In case of BiGRU output[-1]
gives you the last hidden state for the forward direction but the first hidden state of the backward direction; see here. If only the last hidden state is fed to a linear layer, it’s therefore more convenient to use hidden
and not output
. For a BiGRU, I would suggest
output, hidden = self.gru(x)
# hidden.shape = (n_layers * n_directions, batch_size, hidden_dim)
hidden = hidden.view(n_layers, n_directions, batch_size, hidden_dim)
# This view() comes directly from the PyTorch docs
# hidden.shape = (n_layers, n_directions, batch_size, hidden_dim)
hidden = hidden[-1]
# hidden.shape = (n_directions, batch_size, hidden_dim)
hidden_forward, hidden_backward = hidden[0], hidden[1]
# Both shapes (batch_size, hidden_dim)
fc_input = torch.cat((hidden_forward, hidden_backward), dim=1)

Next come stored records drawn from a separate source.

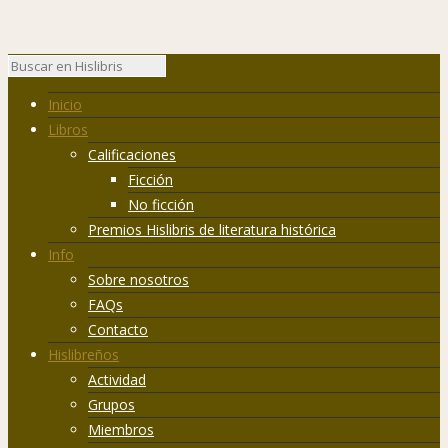
Inicio
Libros
Calificaciones
Ficción
No ficción
Premios Hislibris de literatura histórica
Info
Sobre nosotros
FAQs
Contacto
Hislibreños
Actividad
Grupos
Miembros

# fc_input.shape = (batch_size, 2*hidden_dim)
@moorccini This is very verbose; I like to have my code easy to read :). Note that the problem with your line
fc_input = torch.cat((hidden[-1, :, :], hidden[-2, :, :]), dim = 1)
is that you don’t account for for the multiple layers in hidden
, so hidden[-1, :, :]
and hidden[-2, :, :]
will give you the wrong tensors, at least in the general case (maybe it’s correct with n_layers=1
).